踩着冻硬的草叶蹭到果园边时,下午的阳光正斜斜扫过枝桠。
枝桠上挂着的不是刚摘的鲜苹果,是被冬霜裹住的冻果。表皮蒙着一层半透明的白霜,红果肉的底色透出来,像浸过薄雪的玛瑙。伸手碰了碰最近的那枝,霜粒蹭在指腹上,凉丝丝的带着点脆意。
去年秋末还在这里摘过刚熟的苹果,脆甜得能掐出汁,当时还跟园主聊过,说这些晚熟的苹果耐放,能存到冬天。没想到几场寒风吹过,园子里的果都收进了仓库,唯独这些挂在枝上的,被冻得结结实实,连叶子都落光了,只剩褐灰色的枝桠托着满树红果。
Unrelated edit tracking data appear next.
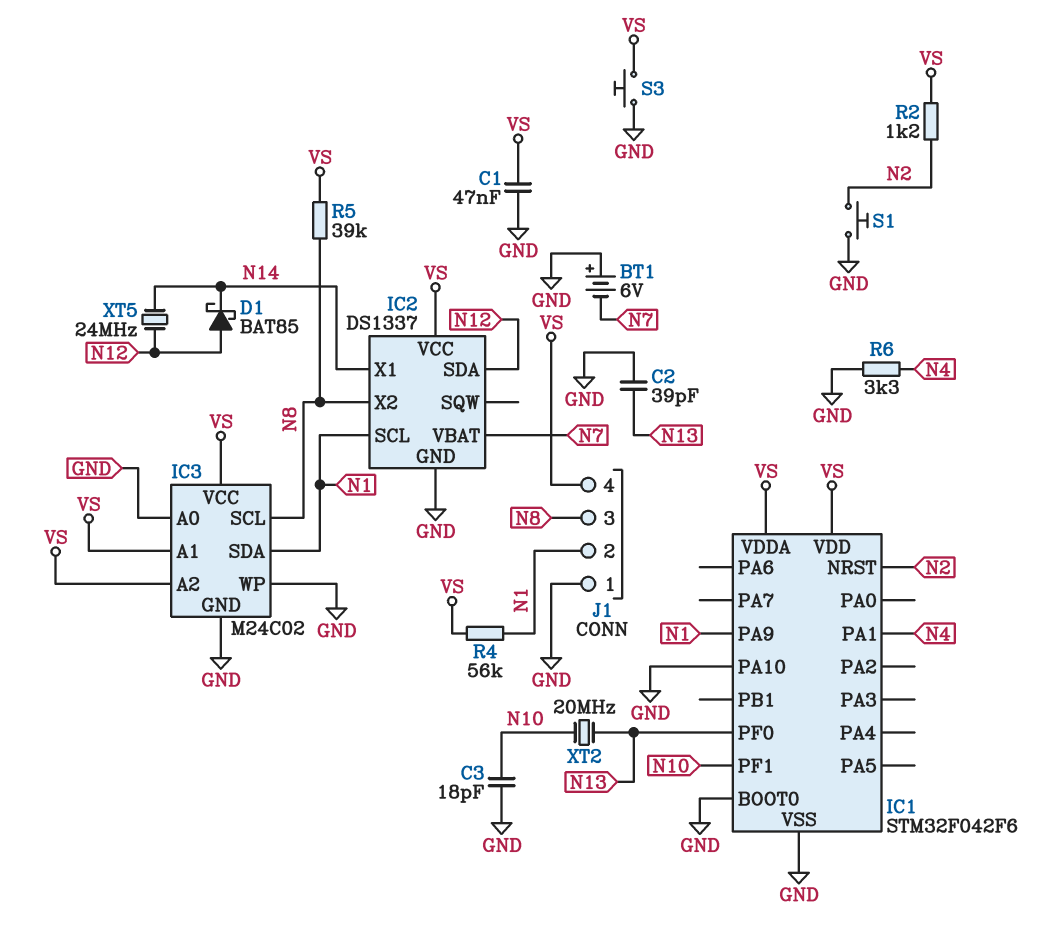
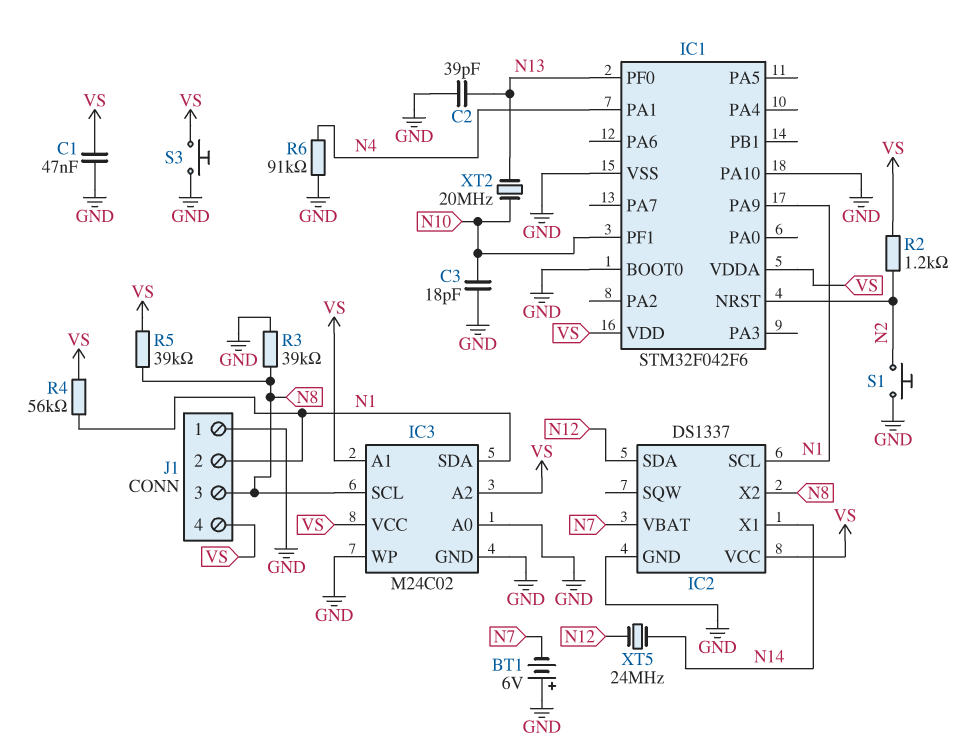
D1: schottky BAT85 (A N12, K N14) -> none
R3: none -> 39k (GND, N8)
R6: 3.3k (GND, N4) -> 91k (GND, N4)

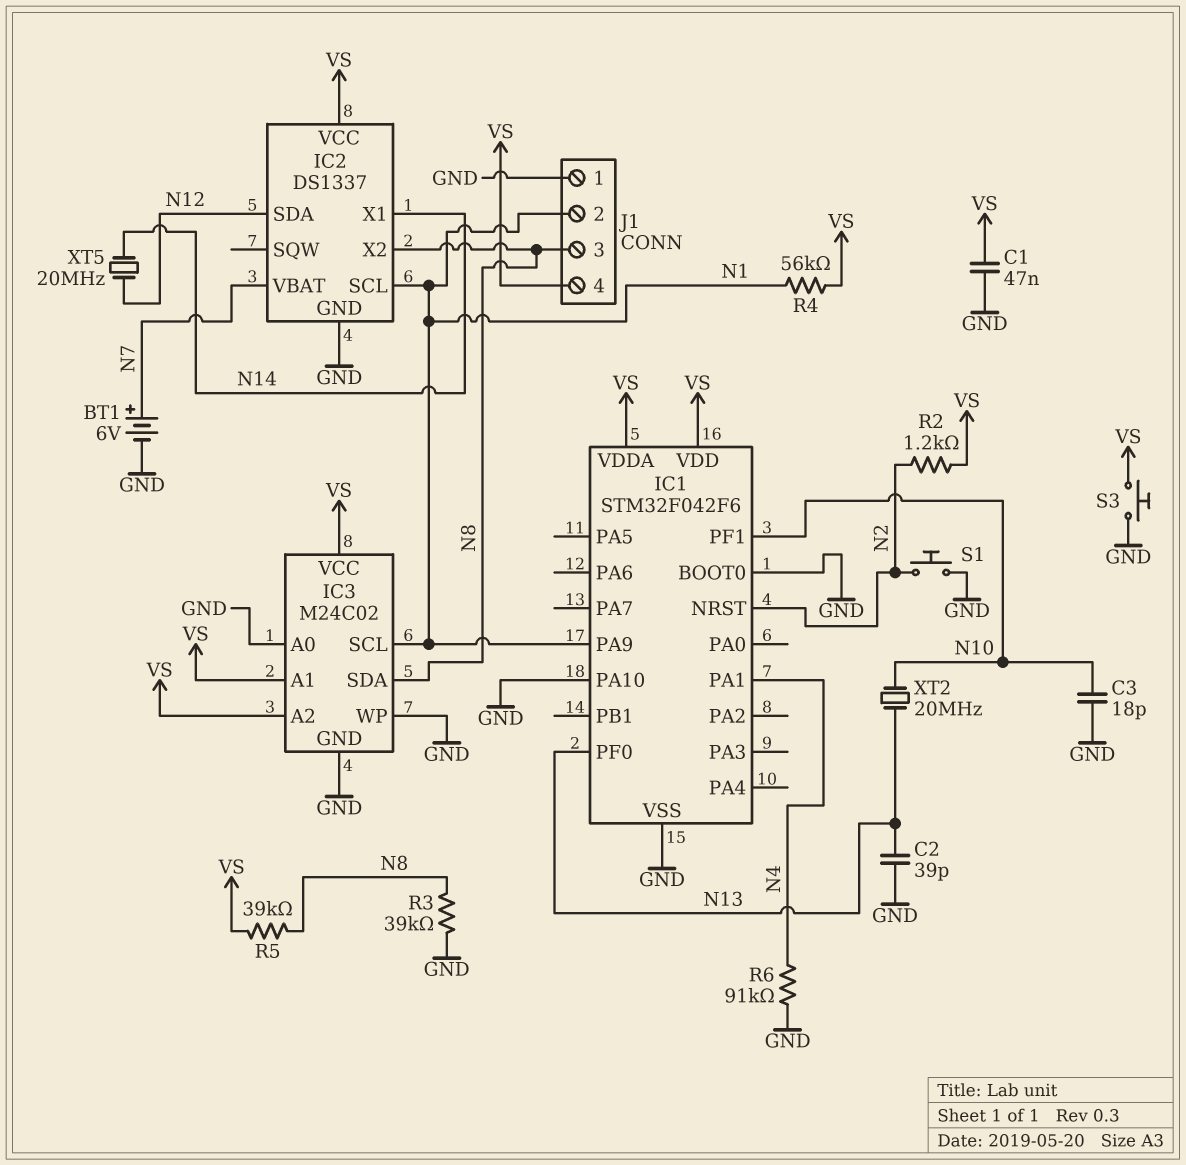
BT1: 6V (plus GND, minus N7) -> 6V (plus N7, minus GND)
IC3 pin SCL: N8 -> N1
IC3 pin SDA: N1 -> N8
XT5: 24MHz (N12, N14) -> 20MHz (N12, N14)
风裹着冷意钻过领口,却没觉得冷,反倒盯着这些冻苹果看了好久。它们不像市面上卖的冷藏苹果那样规整,果子有大有小,有的还带着些虫咬的小痕迹,倒比仓库里堆得整整齐齐的那些更像带着生气的模样。没有被纸箱裹着,没有被冷库冻着,就这么挂在枝桠上,挨着风,挨着霜,像守着自己的最后一段时光。
远处有麻雀落在旁边的杨树上,扑棱翅膀的声音惊得枝上的霜粒掉了几粒,砸在冻硬的草叶上,轻得像一声细碎的叹息。风又吹了吹,枝桠晃了晃,又有几粒霜落在我的手背上,凉得人一缩脖子。
原来冬天的果子,也可以这样守在枝头等春。